When I became a mother, I made sure my children (all sons) spent as much time as possible with my parents, and we often visited my grandmother, who by then was widowed. They remember the duplex house in Shaftsbury, with fabulous bay windows and the porch that stood in testament to the hundreds, literally, of children who had played on it for over 60 years; and, they remember the woman who was their great grandmother, though she had grown old and more fragile in those later years. I wish I had known her better and had thought to ask questions about her life. There was so much I did not know about this woman who was the mother of my father, the great-great grandmother of my grandchildren.
Now I am a grandmother, always a paternal grandmother due to my lack of daughters, though I was always delighted to be the mother of sons. With each new grandchild, I am overwhelmed with love for this, the child of my child. I hold the grandchild in my arms, unceasingly awed by the wonder of life begetting life that started with me. Or, that started with Mabel Montgomery…or, well beyond.
The daughter of my oldest son is 10-year old Ella. She is not my firstborn grandchild, as I wasn’t the firstborn of Mabel’s, but the reverence I feel when I’m with her might make it appear that she is not only the first, but the only grandchild with whom I share my life. This is a feeling I have with each of my six grandchildren and I always hope they recognize their own special place in my heart. I am lucky to have continuing contact with each of them, and to have the technology to see and talk with them even when we’re apart, especially during the recent pandemic.
During the pandemic, when school was fully remote, Ella and I started reading books together, talking two or three afternoons a week about the books, like a book club. This was an especially great way to get to know her better, by sharing thoughts about characters, life situations, and writing styles. Perhaps because we set aside this hour multiple times a week, we found ourselves immersed in deep discussions that we would not have had under other circumstances. I found myself to be profoundly grateful for this unusual opportunity, despite the overall tragedy of the worldwide pandemic.

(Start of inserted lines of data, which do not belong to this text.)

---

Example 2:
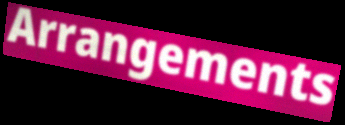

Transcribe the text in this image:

Arrangements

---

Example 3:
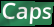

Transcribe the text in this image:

Caps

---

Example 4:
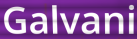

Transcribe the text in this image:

Galvani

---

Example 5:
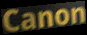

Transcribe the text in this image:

CanonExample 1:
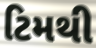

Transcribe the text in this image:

ટિમથી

Ella also wanted to write a book during this time, about how she and her family found balance and security while in isolation. We worked on the book together, using Google Docs, so she could share her work with me, and we would discuss it for content and editing. She ultimately published the book professionally and had copies made for family, teachers, and her school and community libraries. I have grown so close to Ella over this past year and we have learned about each other in ways that I never knew my own grandmother. I hope she remembers these times.

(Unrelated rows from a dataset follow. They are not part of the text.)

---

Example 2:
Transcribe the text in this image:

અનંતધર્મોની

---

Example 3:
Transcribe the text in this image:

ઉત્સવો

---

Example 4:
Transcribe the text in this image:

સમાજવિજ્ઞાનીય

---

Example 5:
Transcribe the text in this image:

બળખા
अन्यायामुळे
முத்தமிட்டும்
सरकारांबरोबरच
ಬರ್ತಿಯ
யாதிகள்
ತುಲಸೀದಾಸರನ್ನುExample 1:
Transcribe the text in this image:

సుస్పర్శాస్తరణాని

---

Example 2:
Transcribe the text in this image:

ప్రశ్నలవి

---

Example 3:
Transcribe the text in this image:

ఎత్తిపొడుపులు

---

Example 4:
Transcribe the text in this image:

My paternal grandma is Lee Curtiss. I call her Grammy. This is how it feels to be around my Grammy, Lee Curtiss.
As the mother of my father,
Grammy is the best.
Her unstoppable kindness,
Her everlasting smile.
She always is here for me.
We have so much fun
It almost feels like we are one.
We write together,
We read together,
We have fun together,
And we laugh together.
If you don’t know my Grammy,
You should really try to meet her.
I love talking to her,
She listens to anything I say.
Even while we were apart
We still got to talk.
It is pretty amazing that
Something as bad as covid,
Pushed us closer together
Even though we were farther apart.
I love my Grammy so dearly,
She loves me too and has done so much for me.